It recently struck me after reading a couple of other Bloggers and articles that maybe I’m not alone in bewilderment over why there is no discussion of 21st Century Library issues, or action toward saving libraries in the face of nearly overwhelming 21st Century challenges. Actually, I’m not alone, but it does seem that others are buried in places that are hard to find. So, here are some other voices that are calling for dialog and action to save our libraries.
Academic Library Autopsy Report, 2050 by Brian T. Sullivan, The Chronicle of Higher Education, January 2, 2011
2010 Summary: libraries are still screwed by Eric Hellman, December 31, 2010 (be sure to listen to the videos)

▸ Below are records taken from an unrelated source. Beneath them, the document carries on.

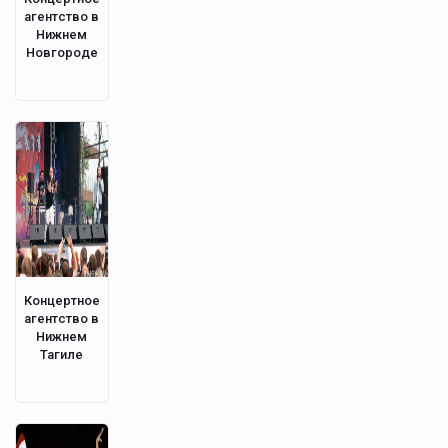
агентство в
Нижнем
Новгороде
Концертное
агентство в
Нижнем
Тагиле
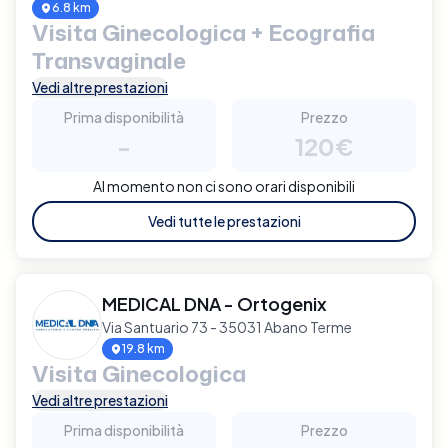
6.8 km
Visita Ginecologica + Ecografia
Transvaginale
Vedi altre prestazioni
Prima disponibilità
Prezzo
-
120€
Al momento non ci sono orari disponibili
Vedi tutte le prestazioni
MEDICAL DNA - Ortogenix
Via Santuario 73 - 35031 Abano Terme
19.8 km
Visita Ginecologica
Vedi altre prestazioni
Prima disponibilità
Prezzo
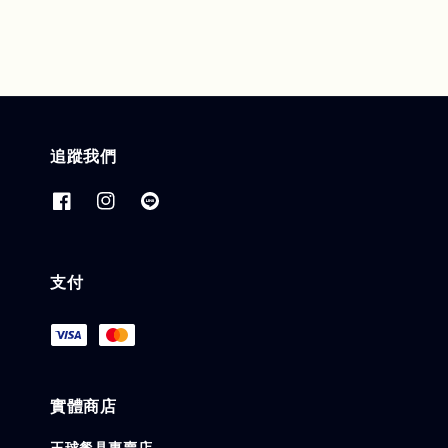
追蹤我們
支付
實體商店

Death of the Library. You think? The Animated Librarian Blog, December 2, 2010
Then as I continued searching for like-minded writers, I found that most of the questions about whether the library was becoming obsolete are from over 2-3 years ago. “Did I miss out on the conversation?” was my natural reaction. But it appears to me the conversation was short lived and all too retrospective, rather than in-depth and progressive, and certainly not even close to being predictive.
Will Sherman was one cited source who wrote 33 Reasons Why Libraries and Librarians are Still Extremely Important. As near as can be determined it appears to have been written in 2007, during that 2-3 year period of cursory conversation about digitization, information providers and search sources, using 2006 and 2007 references.

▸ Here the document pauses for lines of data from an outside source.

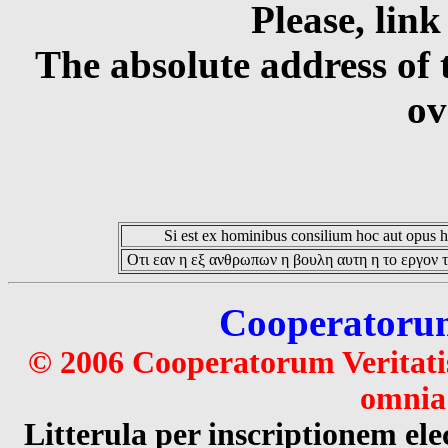
Please, link
The absolute address of 
ov
Si est ex hominibus consilium hoc aut opus hoc
Οτι εαν η εξ ανθρωπων η βουλη αυτη η το εργον τ
Cooperatorum 
© 2006 Cooperatorum Veritatis
omnia 
Litterula per inscriptionem 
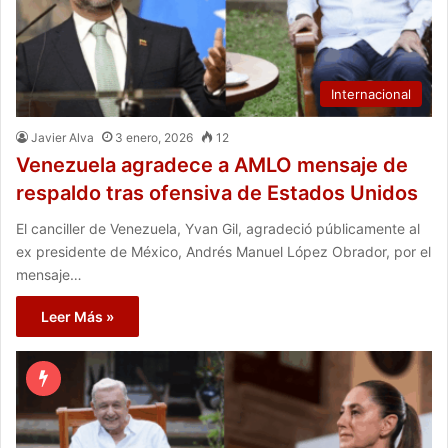
Internacional
Javier Alva
3 enero, 2026
12
Venezuela agradece a AMLO mensaje de
respaldo tras ofensiva de Estados Unidos
El canciller de Venezuela, Yvan Gil, agradeció públicamente al
ex presidente de México, Andrés Manuel López Obrador, por el
mensaje…
Leer Más »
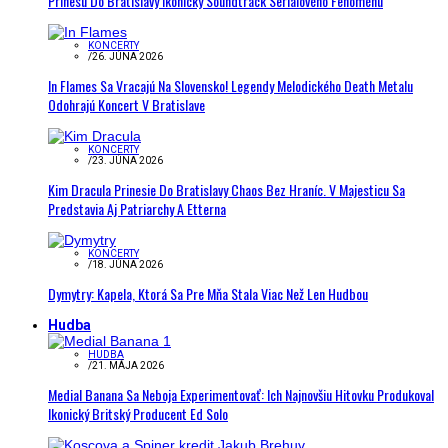
Prinesú Do Bratislavy Ikonický Soundtrack Seriálového Fenoménu
KONCERTY
/
26. JÚNA 2026
In Flames Sa Vracajú Na Slovensko! Legendy Melodického Death Metalu
Odohrajú Koncert V Bratislave
KONCERTY
/
23. JÚNA 2026
Kim Dracula Prinesie Do Bratislavy Chaos Bez Hraníc. V Majesticu Sa
Predstavia Aj Patriarchy A Etterna
KONCERTY
/
18. JÚNA 2026
Dymytry: Kapela, Ktorá Sa Pre Mňa Stala Viac Než Len Hudbou
Hudba
HUDBA
/
21. MÁJA 2026
Medial Banana Sa Neboja Experimentovať: Ich Najnovšiu Hitovku Produkoval
Ikonický Britský Producent Ed Solo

IMHO, that article is typical of the lack of understanding today, since people are still citing it, that circumstances have changed significantly enough since then that the conversation about whether libraries are still relevant needs to continue. My Post A “Perfect Storm” Is Battering Libraries from December 21, outlines many of those factors that are making libraries VERY vulnerable to extinction.
• In 2007, the 21st Century Skills movement was not getting the attention of the majority of the librarian profession, but was very much limited to school and academic librarians. Today it is getting exposure to all, and it is improving the information literacy skills of Digital Native library customers.
• In 2007, technology like IBM’s super “question answering” computer was not known among librarians. Today it is, and will have significant impact on the reference sector of the profession.
• In 2007, most of the mobile communications technologies now available were not available to the general public. Today the smart phone and iPad are revolutionizing the way people access information.
• In 2007, the severe economic recession had not happened. Today it is impacting libraries across the nation, and raising the issue of the relevance of the public library.
• In 2007, library education programs were only slightly “behind” where the curriculum needed to be to produce librarians capable of leading their library into the 21st Century. Today they are WAY BEHIND, because their core curricula still have not changed to reflect 21st Century librarianship issues that new librarians face TODAY.
Technology and society are evolving exponentially, and the librarian profession is not even evolving. Bottom line is still that the profession as a whole is lagging behind where it needs to be in recognizing and addressing 21st Century Library issues in order to survive!